Immunol Invest. 2013;42(6):481-92. doi: 10.3109/08820139.2013.789910. Epub 2013 Jun 19.
The aim of this study was to explore whether cytotoxic T lymphocyte antigen-4 (CTLA-4) and monocyte chemoattractant protein-1 (MCP-1) polymorphisms confer susceptibility to systemic sclerosis (SSc).
MEDLINE and manual search were utilized to identify available articles. A meta-analysis was conducted on the associations between the CTLA-4 +49 A/G, -318 C/T, -1661 A/G, and -1722 C/T, and MCP-1 -2518 A/G polymorphisms, using a fixed-effect or random-effect model based on between-study heterogeneity.
Eleven comparative studies involving 959 SSc patients and 1739 controls were included in the meta-analysis. No association was found between SSc and the CTLA-4 +49 A/G polymorphism (OR for the +49 G allele = 1.032, 95% CI = 0.830-1.283, p = 0.779). However, an association between SSc and the CTLA-4 -318 TT + TC genotype (OR = 1.642, 95% CI = 1.034-2.609, p = 0.036).
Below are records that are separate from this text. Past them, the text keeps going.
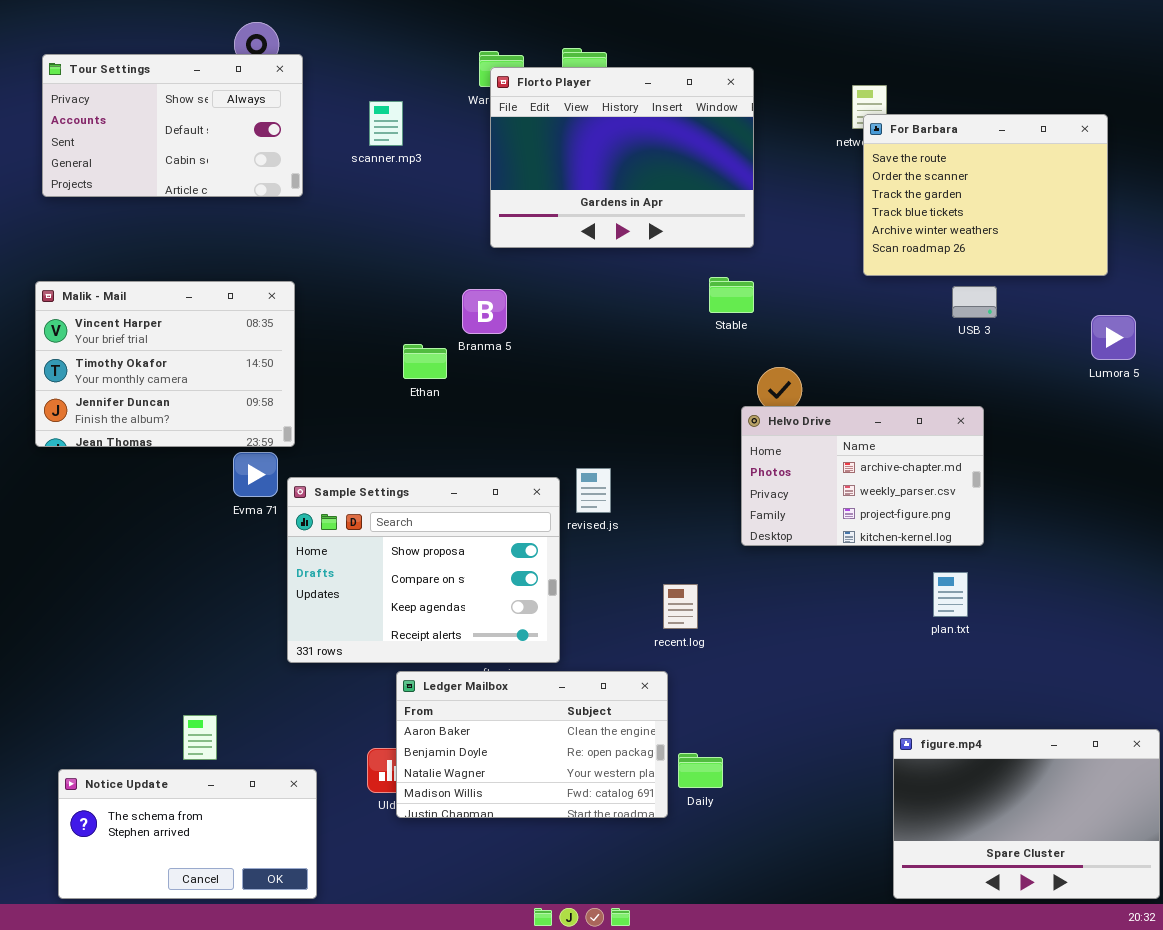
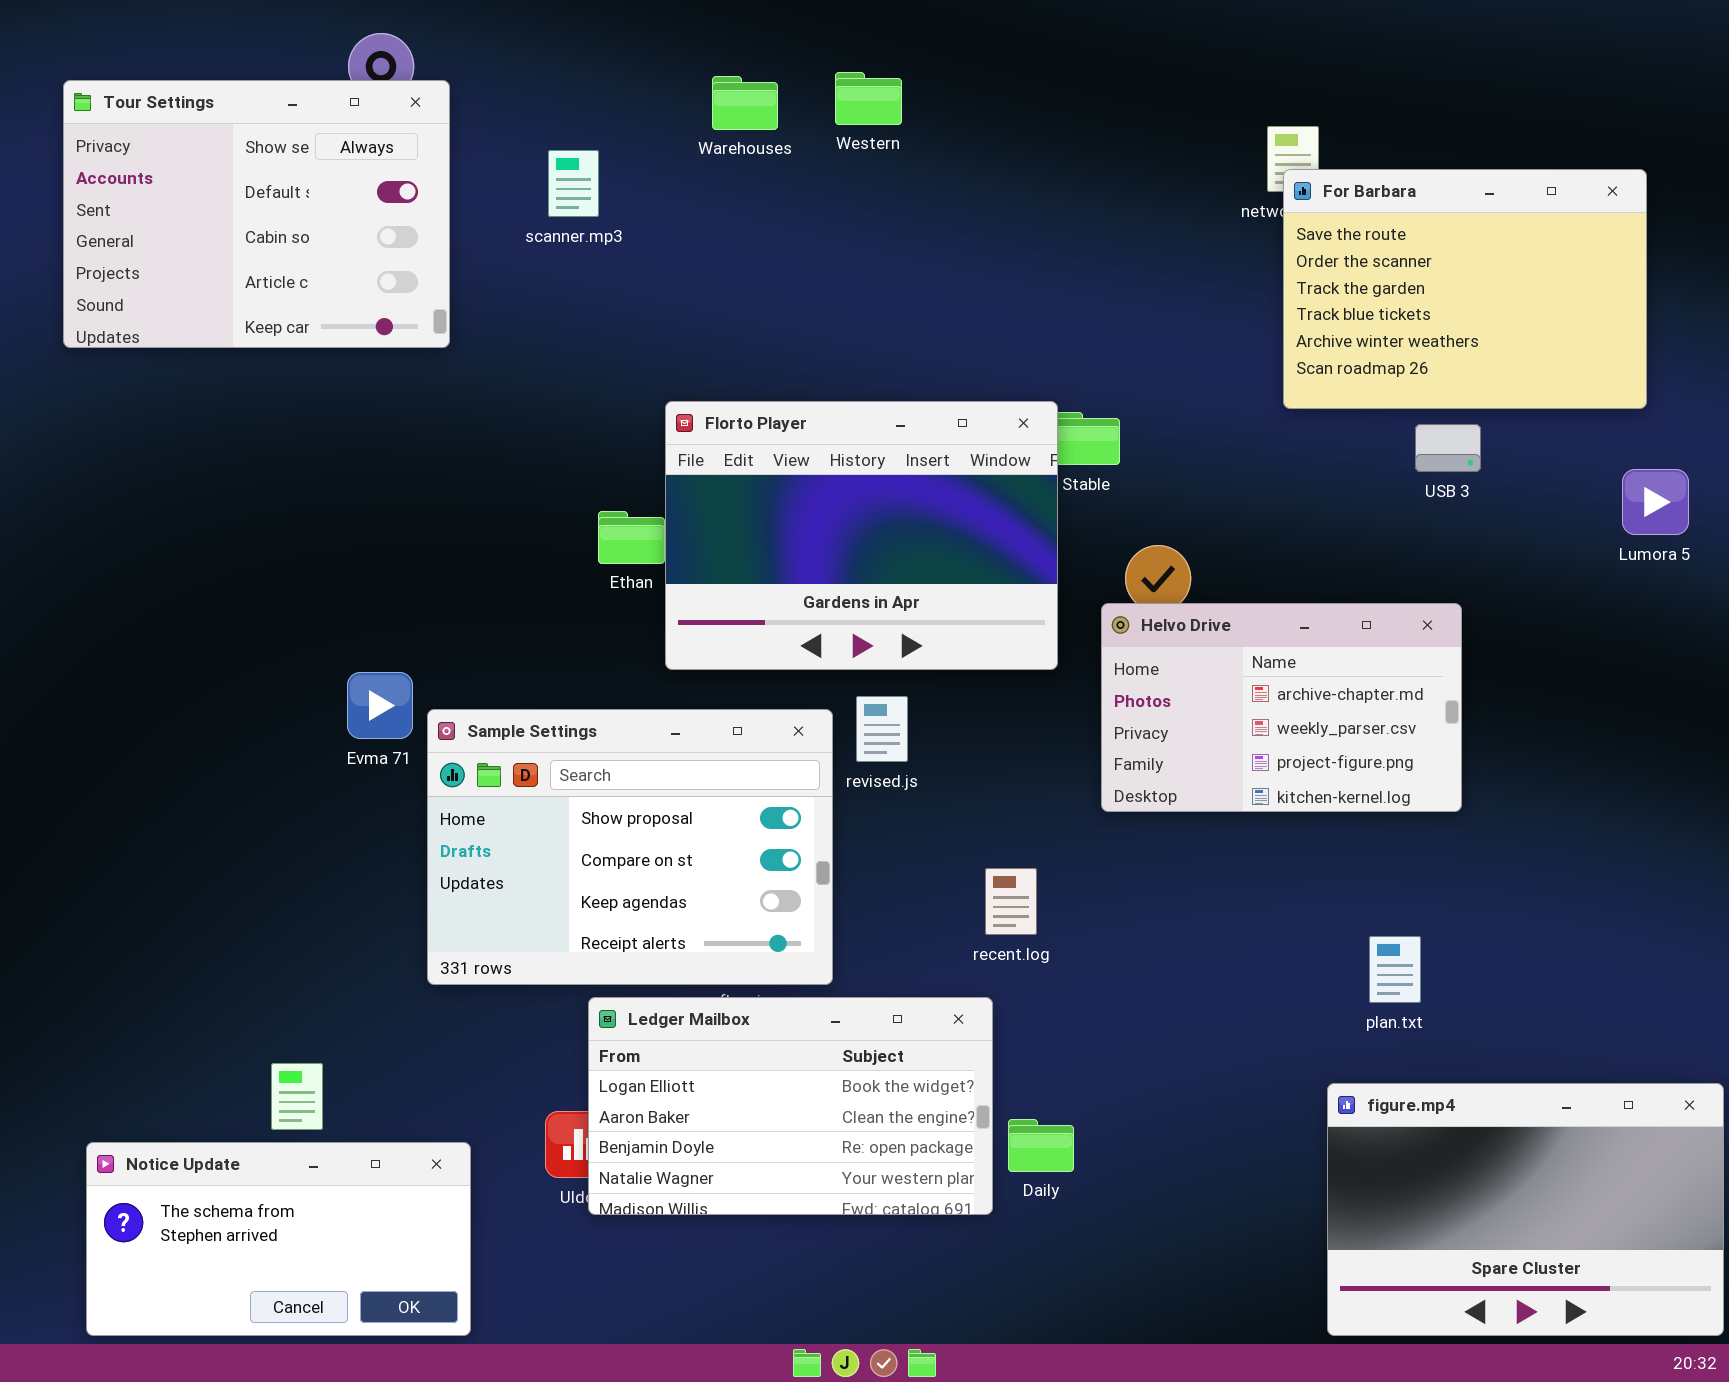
Tour Settings: [42,54,303,197] -> [63,80,450,348], resized
Florto Player: [490,67,754,248] -> [665,401,1058,670], moved
Malik - Mail: [35,281,295,447] -> none, closed
plan.txt: [933,572,968,617] -> [1369,936,1421,1003], moved
Ledger Mailbox: [396,671,668,818] -> [588,997,993,1215], scrolled up 1 row

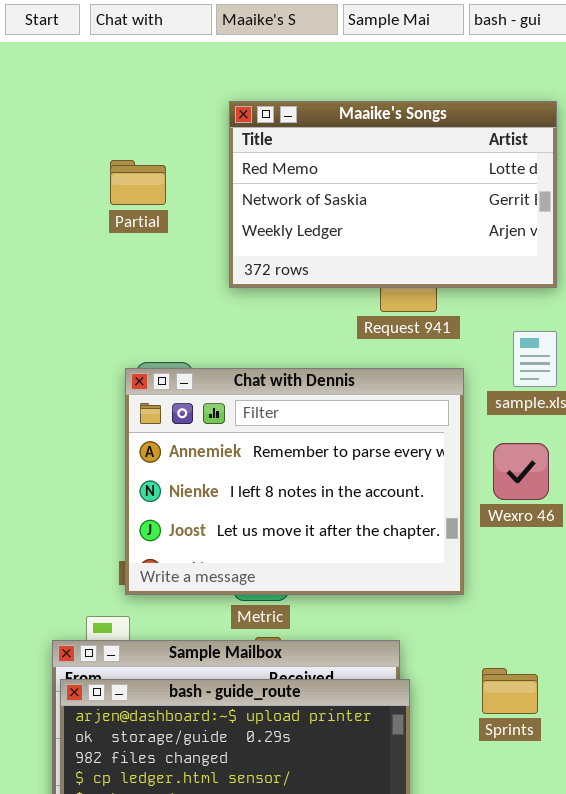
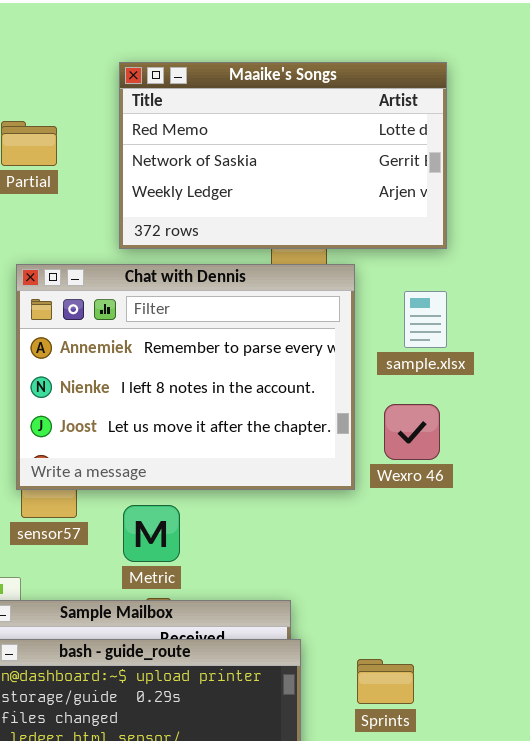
Chat with Dennis: [125,368,464,595] -> [16,264,355,490], moved
Sprints: [482,668,538,714] -> [357,659,414,704], moved

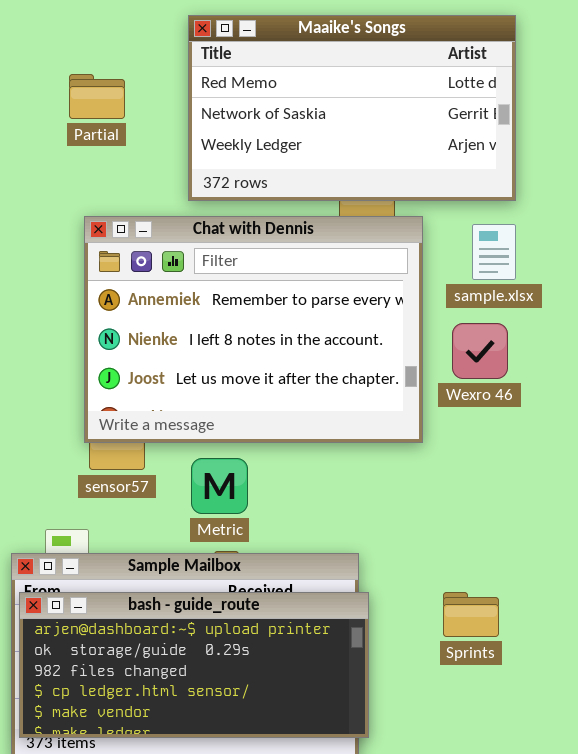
sample.xlsx: [404,291,447,348] -> [472,224,516,280], moved
Wexro 46: [384,404,440,460] -> [452,323,508,379], moved
Sprints: [357,659,414,704] -> [443,592,499,637], moved

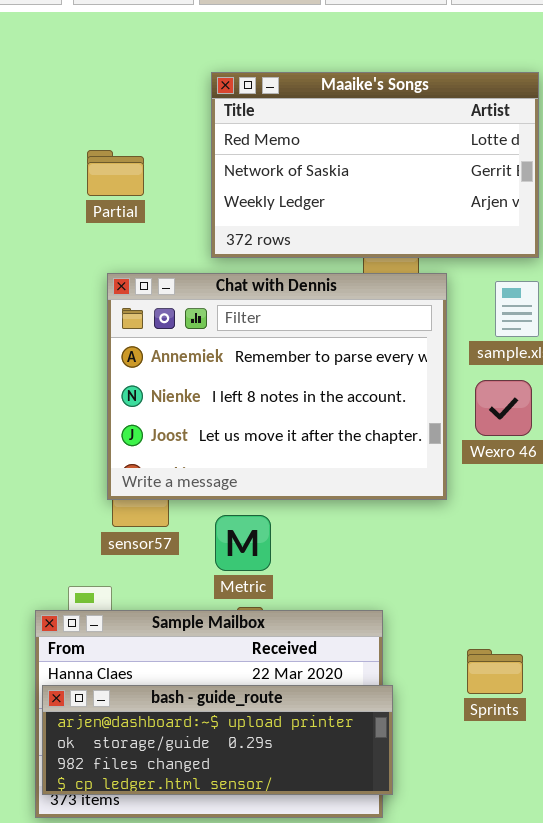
Partial: [69,74,125,119] -> [87,150,144,196], moved
bash - guide_route: [19,592,369,738] -> [42,685,393,795], resized

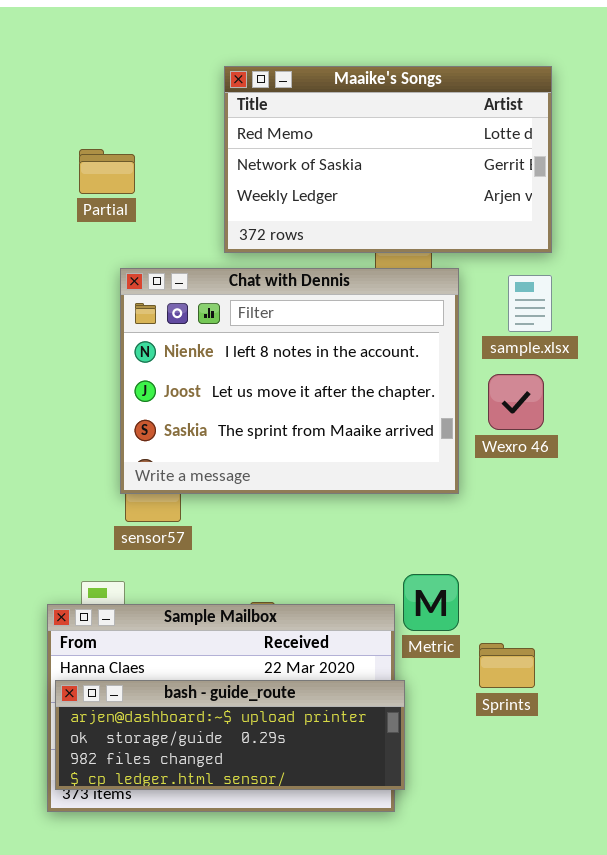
Partial: [87,150,144,196] -> [79,149,135,194], moved
Chat with Dennis: [107,273,447,500] -> [120,268,459,494], scrolled down 1 row
Metric: [215,515,271,571] -> [403,574,459,631], moved

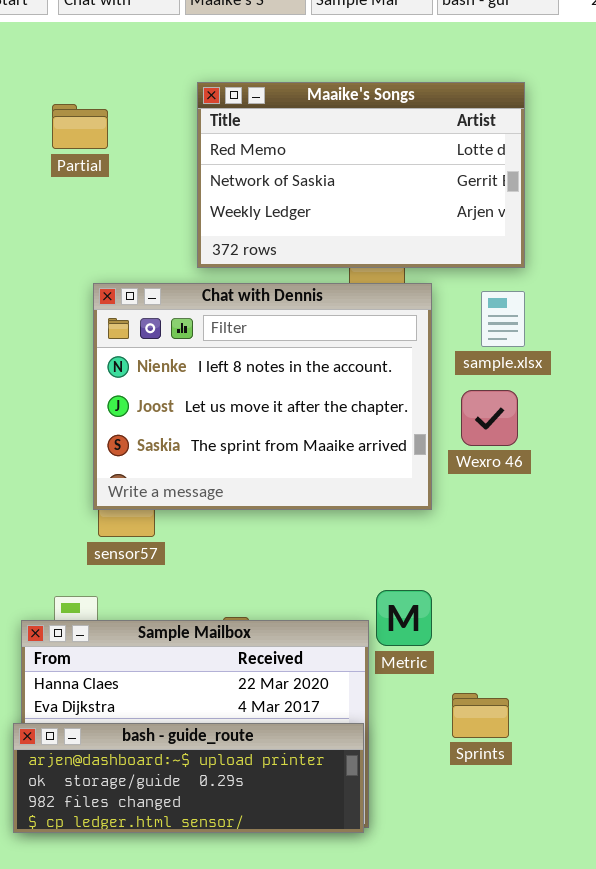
Partial: [79,149,135,194] -> [52,104,108,149], moved
Sprints: [479,643,535,688] -> [452,693,509,738], moved
bash - guide_route: [55,680,405,790] -> [13,723,364,833], moved

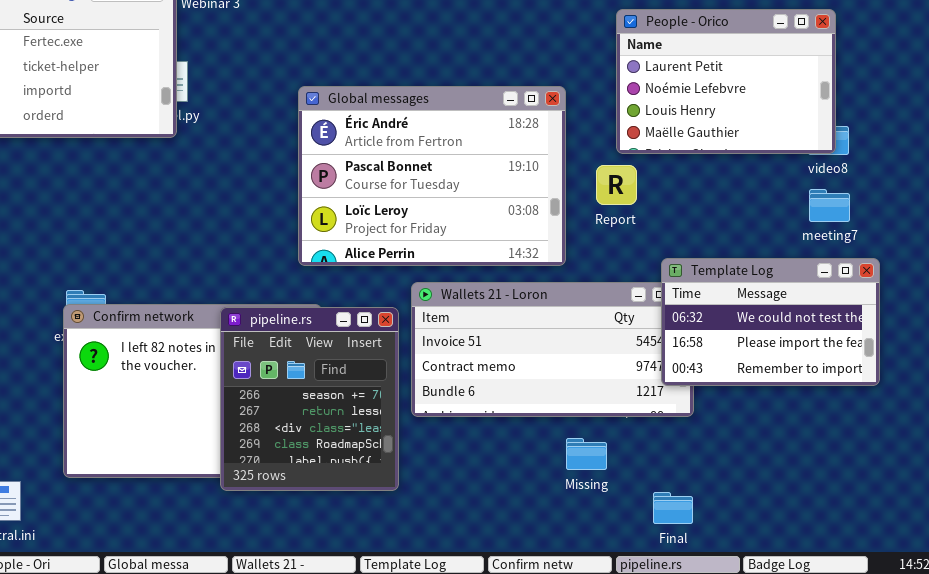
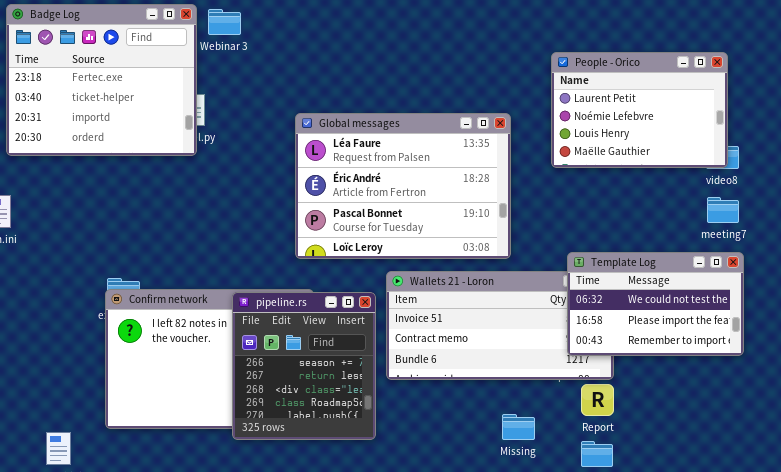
Global messages: [298,86,566,266] -> [295,113,511,259], scrolled up 1 row
Report: [596,165,637,205] -> [581,384,614,416], moved
Template Log: [661,258,880,386] -> [567,252,744,356], moved
Missing: [566,438,607,470] -> [502,414,535,440], moved

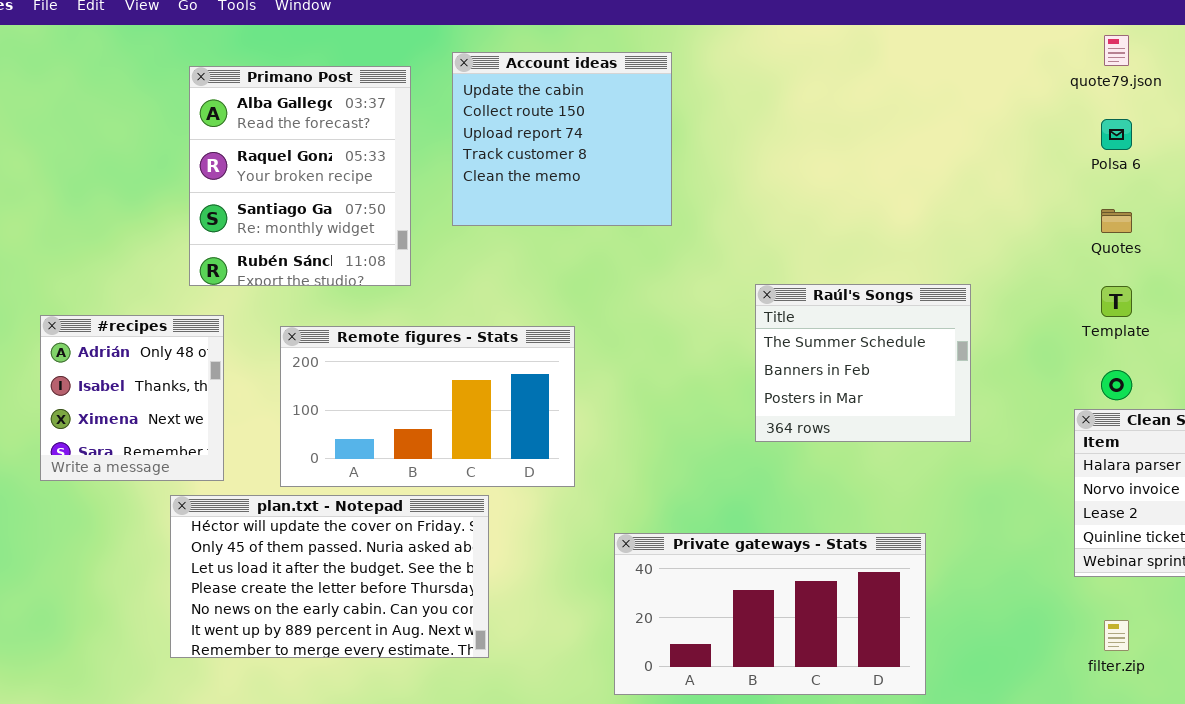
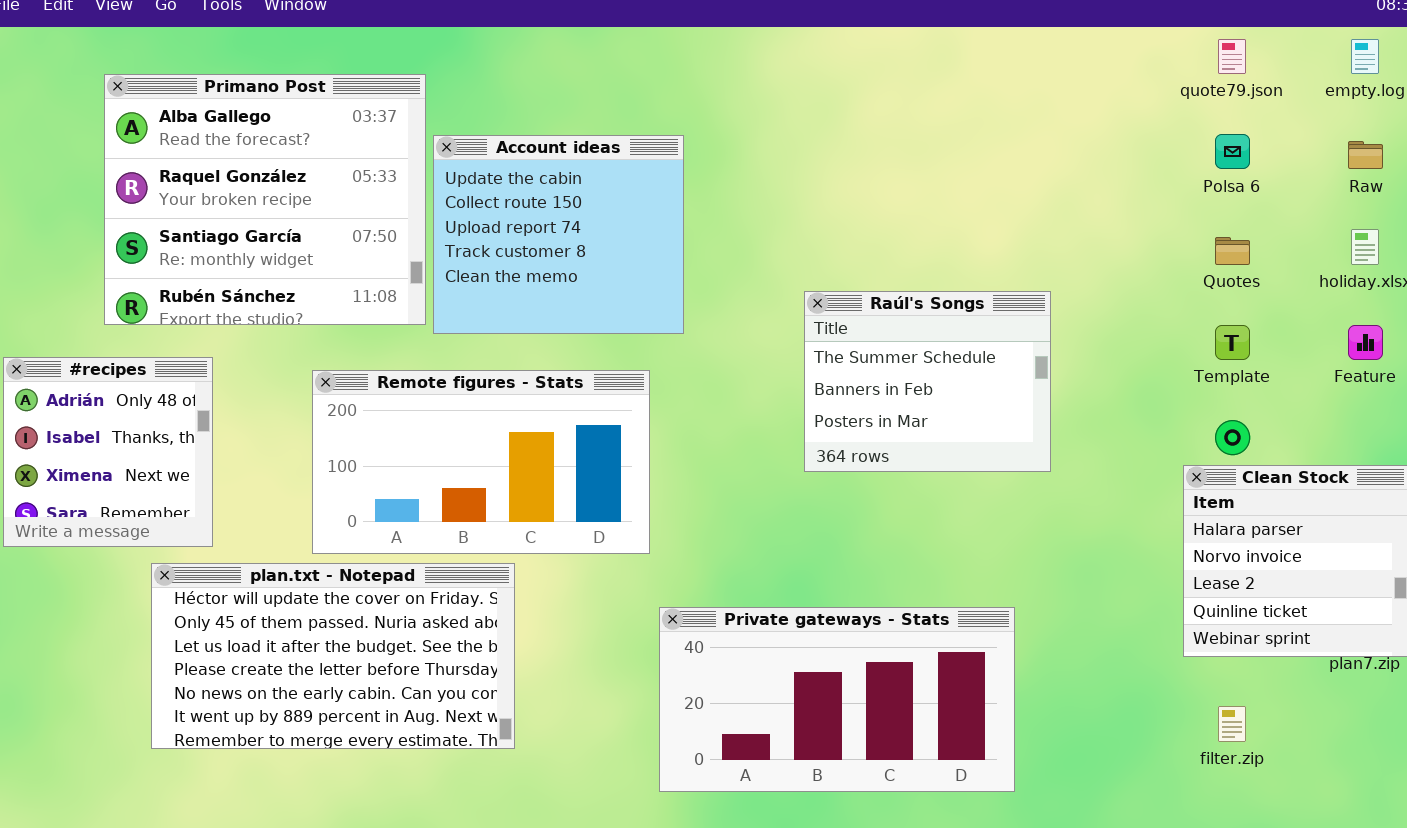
Account ideas: [452,52,672,226] -> [433,135,684,334], moved
Primano Post: [189,66,411,286] -> [104,74,426,325], resized
Raúl's Songs: [755,284,971,442] -> [804,291,1051,472], moved
Remote figures - Stats: [280,326,575,487] -> [312,370,650,554], moved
Meta-analyses failed to reveal an association between SSc and CTLA-4 -1722 C/T, MCP-1 -2518 A/G polymorphisms.
This meta-analysis of published data shows that the CTLA-4 -318 C/T polymorphism confers susceptibility to SSc.
本研究旨在探讨细胞毒性 T 淋巴细胞相关抗原 4(CTLA-4)和单核细胞趋化蛋白 1(MCP-1)多态性是否与系统性硬化症(SSc)易感性相关。
采用 MEDLINE 和手工检索,以确定可用的文章。采用固定效应或随机效应模型,根据研究间异质性,对 CTLA-4 +49 A/G、-318 C/T、-1661 A/G 和 -1722 C/T 以及 MCP-1 -2518 A/G 多态性与 SSc 之间的关联进行荟萃分析。
纳入了 11 项包含 959 例 SSc 患者和 1739 例对照的对比研究。SSc 与 CTLA-4 +49 A/G 多态性之间无关联(+49 G 等位基因的 OR=1.032,95%CI=0.830-1.283,p=0.779)。然而,CTLA-4 -318 TT+TC 基因型与 SSc 之间存在关联(OR=1.642,95%CI=1.034-2.609,p=0.036)。荟萃分析未能显示 SSc 与 CTLA-4 -1722 C/T、MCP-1 -2518 A/G 多态性之间存在关联。
本荟萃分析表明 CTLA-4 -318 C/T 多态性与 SSc 易感性相关。